According to the Department of Energy, the plutonium-238 stockpile is enough to make only three more nuclear batteries. These are used to power long-term space missions, like Curiosity rover now studying Mars on site, the Voyager probes which were launched in the 1970s and are now almost out of the solar system or New Horizon which is close to making the first Pluto flyby in history. New Horizon is also the fastest spacecraft ever built, racing at one million miles per day. All these remarkable achievements were made possible thanks to plutonium-238 and the technology developed to harness its heat.
Plutonium-238 is typically made as a byproduct of nuclear weapons development, but ever since the Cold War ended and the nuclear non-proliferation act was instated the radioactive isotope has been in extremely short supply. NASA, for instance, has only 77 pounds (35 kilograms) of plutonium-238 left. To make things worse, only 37 pounds (17 kilograms) of that is actually good enough to use in nuclear batteries like the Multi-Mission Radioisotope Thermoelectric Generators, or MMRTGs, which provide about 100 W of power.
The next battery will be fixed on the next spacecraft to visit Mars in 2020. That leaves another two MMRTGs worth of plutonium-238 for some other NASA mission, Alice Caponiti, DOE’s director of space and defense power systems, said in a Feb. 20 presentation to the NASA-chartered Outer Planets Assessment Group in Mountain View, California.

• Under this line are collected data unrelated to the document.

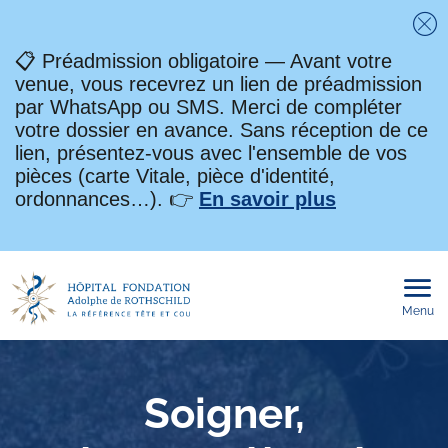
Fe
📋 Préadmission obligatoire — Avant votre
venue, vous recevrez un lien de préadmission
par WhatsApp ou SMS. Merci de compléter
votre dossier en avance. Sans réception de ce
lien, présentez-vous avec l'ensemble de vos
pièces (carte Vitale, pièce d'identité,
ordonnances…). 👉
En savoir plus
Menu
Ouvri
le
men
mobi
Soigner,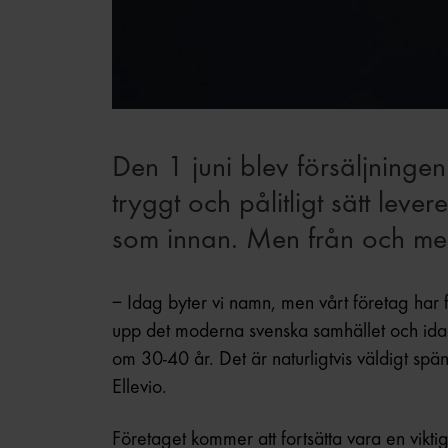
Den 1 juni blev försäljningen
tryggt och pålitligt sätt leve
som innan. Men från och med 
– Idag byter vi namn, men vårt företag har 
upp det moderna svenska samhället och idag
om 30-40 år. Det är naturligtvis väldigt sp
Ellevio.
Företaget kommer att fortsätta vara en vikt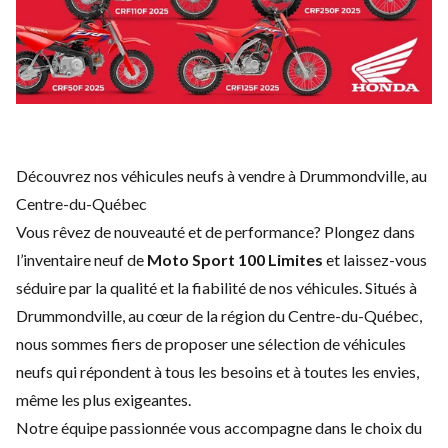
Découvrez nos véhicules neufs à vendre à Drummondville, au
Centre-du-Québec
Vous rêvez de nouveauté et de performance? Plongez dans
l’inventaire neuf de
Moto Sport 100 Limites
et laissez-vous
séduire par la qualité et la fiabilité de nos véhicules. Situés à
Drummondville, au cœur de la région du Centre-du-Québec,
nous sommes fiers de proposer une sélection de véhicules
neufs qui répondent à tous les besoins et à toutes les envies,
même les plus exigeantes.
Notre équipe passionnée vous accompagne dans le choix du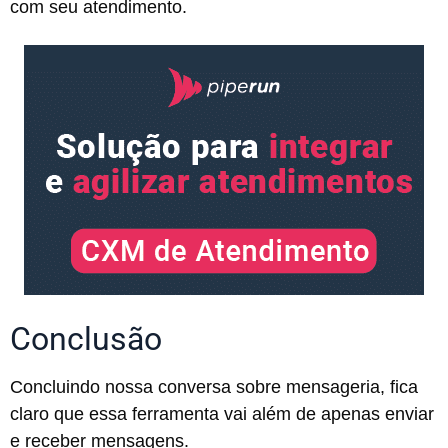
com seu atendimento.
Conclusão
Concluindo nossa conversa sobre mensageria, fica
claro que essa ferramenta vai além de apenas enviar
e receber mensagens.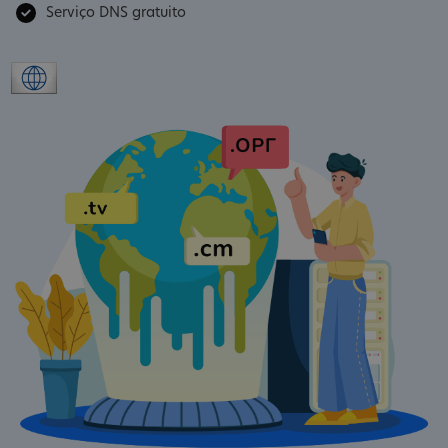
Serviço DNS gratuito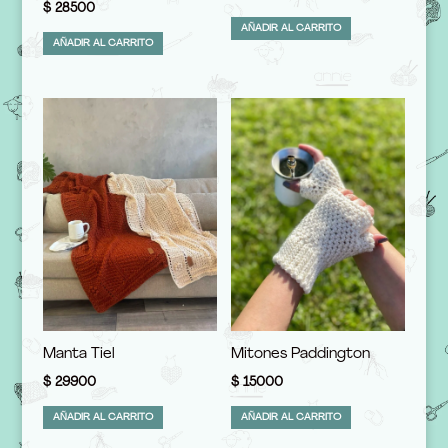
$
28500
AÑADIR AL CARRITO
AÑADIR AL CARRITO
Manta Tiel
Mitones Paddington
$
29900
$
15000
AÑADIR AL CARRITO
AÑADIR AL CARRITO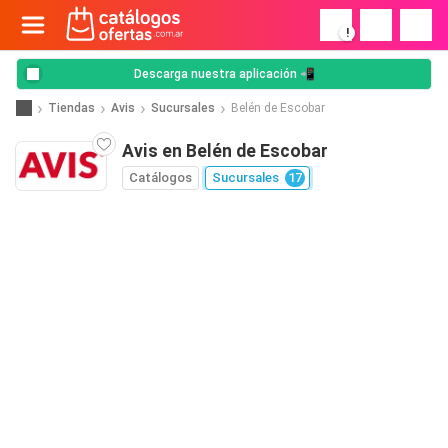
!
Descarga nuestra aplicación 📲
Tiendas
Avis
Sucursales
Belén de Escobar
Avis en Belén de Escobar
Catálogos
Sucursales
17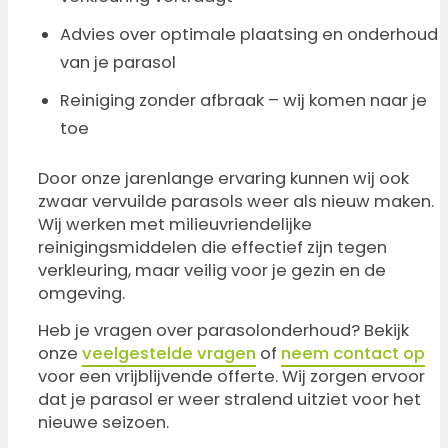
Advies over optimale plaatsing en onderhoud
van je parasol
Reiniging zonder afbraak – wij komen naar je
toe
Door onze jarenlange ervaring kunnen wij ook
zwaar vervuilde parasols weer als nieuw maken.
Wij werken met milieuvriendelijke
reinigingsmiddelen die effectief zijn tegen
verkleuring, maar veilig voor je gezin en de
omgeving.
Heb je vragen over parasolonderhoud? Bekijk
onze
veelgestelde vragen
of
neem contact op
voor een vrijblijvende offerte. Wij zorgen ervoor
dat je parasol er weer stralend uitziet voor het
nieuwe seizoen.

The only fix is to make more plutonium-238, of course, but this might take a while. The DoE is the only body capable of making the isotope, but its equipment is currently in repair. Once completed, the DoE labs will again resume irradiation of neptunium-237 targets that was suspended in the United States back in 1988. According to Caponiti, some 1.5 kilograms a year could be made once production is resumed. A single MMRTG requires about 4 kilograms of plutonium-238.